Federal and State CP statutes criminalize the creation or possession of sexually explicit materials featuring children which are called child sexual abuse crime scene images and they can consist of anything that involves a person under the age of 18; including an 18yo. consensual SEXTING (sharing images) with their 16yo. girlfriend or visa versa. However there exists a discrepancy between the two age classifications being the age at which a person can consent to sex and the age at which that individual can consent to being photographed in a sexually explicit manner is a major issue and consist of contradictory laws legislators need to reconcile. Legislators have drawn upon pre internet research when people actively had to exert effort and seek out the contraband; However with the INTERNET the contraband is but a click away. Legal rights not being absolute depend on the nature of the right and the government must make an appropriate showing to justify any abridgment of that right. The Ferber Court found that CP did not need to first be determined obscene to be subject to regulation. Congress then passed the Child Pornography Prevention Act of 1996 which attempts to restrict the creation and spread of CP on the INTERNET. Ashcroft v. Free Speech Coalition prohibited “any visual depiction, including any photograph, film, video, picture, or computer or computer generated image or picture” that “is, or appears to be, of a minor engaging in sexually explicit conduct,” and included any images “advertised, promoted, presented, described, or distributed in such a manner that conveys the impression” that it depicts “a minor engaging in sexually explicit conduct for all but HOLLYWOOD.

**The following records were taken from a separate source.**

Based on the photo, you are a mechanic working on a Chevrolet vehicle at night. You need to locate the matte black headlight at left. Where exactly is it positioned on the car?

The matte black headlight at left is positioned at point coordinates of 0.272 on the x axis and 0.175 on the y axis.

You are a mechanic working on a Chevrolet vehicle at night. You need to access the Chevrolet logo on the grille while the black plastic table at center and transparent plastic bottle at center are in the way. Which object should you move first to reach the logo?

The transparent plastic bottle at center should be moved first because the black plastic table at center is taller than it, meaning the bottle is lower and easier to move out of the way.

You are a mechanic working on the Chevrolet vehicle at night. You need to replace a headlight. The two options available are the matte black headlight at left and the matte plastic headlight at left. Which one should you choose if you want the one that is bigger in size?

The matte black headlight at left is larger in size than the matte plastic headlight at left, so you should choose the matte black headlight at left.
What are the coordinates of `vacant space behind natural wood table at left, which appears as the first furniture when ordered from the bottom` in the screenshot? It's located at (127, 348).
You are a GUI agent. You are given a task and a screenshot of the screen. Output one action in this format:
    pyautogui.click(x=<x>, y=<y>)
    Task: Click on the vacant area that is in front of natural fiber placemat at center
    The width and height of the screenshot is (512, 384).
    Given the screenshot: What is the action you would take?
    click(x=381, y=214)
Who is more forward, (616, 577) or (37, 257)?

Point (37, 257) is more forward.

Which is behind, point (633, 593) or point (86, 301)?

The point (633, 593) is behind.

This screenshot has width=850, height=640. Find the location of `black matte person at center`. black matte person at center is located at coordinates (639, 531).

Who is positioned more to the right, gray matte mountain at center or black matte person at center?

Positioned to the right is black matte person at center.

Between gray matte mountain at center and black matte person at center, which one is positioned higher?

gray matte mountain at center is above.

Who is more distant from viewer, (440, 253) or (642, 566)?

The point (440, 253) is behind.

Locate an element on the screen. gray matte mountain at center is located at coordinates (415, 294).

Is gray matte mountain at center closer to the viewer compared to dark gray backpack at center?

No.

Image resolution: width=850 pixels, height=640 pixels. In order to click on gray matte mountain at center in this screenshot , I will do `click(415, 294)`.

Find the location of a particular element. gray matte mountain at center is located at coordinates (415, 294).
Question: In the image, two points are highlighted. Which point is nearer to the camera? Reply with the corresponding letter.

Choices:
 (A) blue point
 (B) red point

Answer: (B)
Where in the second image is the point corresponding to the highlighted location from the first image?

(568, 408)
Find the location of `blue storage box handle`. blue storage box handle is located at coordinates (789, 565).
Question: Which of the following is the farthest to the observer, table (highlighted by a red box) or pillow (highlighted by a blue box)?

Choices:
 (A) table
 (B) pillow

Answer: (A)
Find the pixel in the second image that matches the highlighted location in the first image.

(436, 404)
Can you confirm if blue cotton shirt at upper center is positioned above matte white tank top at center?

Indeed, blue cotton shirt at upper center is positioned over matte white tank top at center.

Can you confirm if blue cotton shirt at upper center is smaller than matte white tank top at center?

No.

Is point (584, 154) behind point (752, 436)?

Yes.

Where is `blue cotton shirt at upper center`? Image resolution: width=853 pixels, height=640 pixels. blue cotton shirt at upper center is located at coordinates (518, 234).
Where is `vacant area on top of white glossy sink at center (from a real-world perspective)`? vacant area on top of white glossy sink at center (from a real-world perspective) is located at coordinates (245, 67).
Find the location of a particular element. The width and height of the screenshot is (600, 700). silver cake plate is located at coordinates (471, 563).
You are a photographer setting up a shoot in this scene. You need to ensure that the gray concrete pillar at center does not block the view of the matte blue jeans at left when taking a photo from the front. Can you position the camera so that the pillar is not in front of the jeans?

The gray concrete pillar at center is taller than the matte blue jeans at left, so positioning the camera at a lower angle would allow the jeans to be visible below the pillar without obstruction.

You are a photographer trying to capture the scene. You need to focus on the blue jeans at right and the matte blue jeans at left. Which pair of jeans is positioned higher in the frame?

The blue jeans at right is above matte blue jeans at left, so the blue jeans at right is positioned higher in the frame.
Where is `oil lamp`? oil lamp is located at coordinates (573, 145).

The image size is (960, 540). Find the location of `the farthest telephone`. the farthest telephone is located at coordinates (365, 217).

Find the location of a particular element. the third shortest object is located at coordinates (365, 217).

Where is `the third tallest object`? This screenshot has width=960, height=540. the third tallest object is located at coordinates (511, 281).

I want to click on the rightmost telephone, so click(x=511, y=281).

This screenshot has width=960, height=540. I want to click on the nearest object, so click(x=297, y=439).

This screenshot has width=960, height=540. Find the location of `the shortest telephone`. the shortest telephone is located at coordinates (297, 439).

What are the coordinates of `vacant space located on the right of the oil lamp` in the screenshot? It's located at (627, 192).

Legislators have passed CP laws based on pedophile drama assuming there was a market for CP which causing it to be “intrinsically related” to the underlying abuse and therefore “an integral part of the production of such materials, an activity illegal throughout the Nation.”; However today child sexual abuse images can be found for FREE on the INTERNET using P2P software. There is NO market for CP and if arrested for possession of child sex abuse images people are at the mercy of the prosecutor. The fear industrial complex, the child abuse industry and the entertainment industry are BILLION dollar corporations composed of politicians, activist groups and child charities who create Gothic Melodramas and monster stories of child molesting by selling us on the idea that they can provide safety from the very dangers they are scaring us about. One should look up the research paper entitled, "Statistics Laundering: false and fantastic figures". People antipathy towards child sexual abuse is antecedent of their own furtive behavior to hide the depths of their lives' disparity. People that have researched the topic concede that over 95% of the child sexual abuse is infamilial and less than 1% is at the hands of strangers. Ones antipathy posited as fact about a child sexual abuse is what is driving the current CP witch hunt. A person GIVING images power is called VOO-DOO. If the simple act of viewing a crime scene image (CP) is harmful perhaps an appropriate punishment would be to simply take a photo of the perpetrator in jail, then set them free, but have some look at the photo that was taken while they were in jail; same LOGIC. We should take a hint from Sweden they are closing its prisons. Prison should ONLY be for VIOLENT offenders that have intrinsically caused physical harm to another. Prison should NOT contain individuals for thought crimes.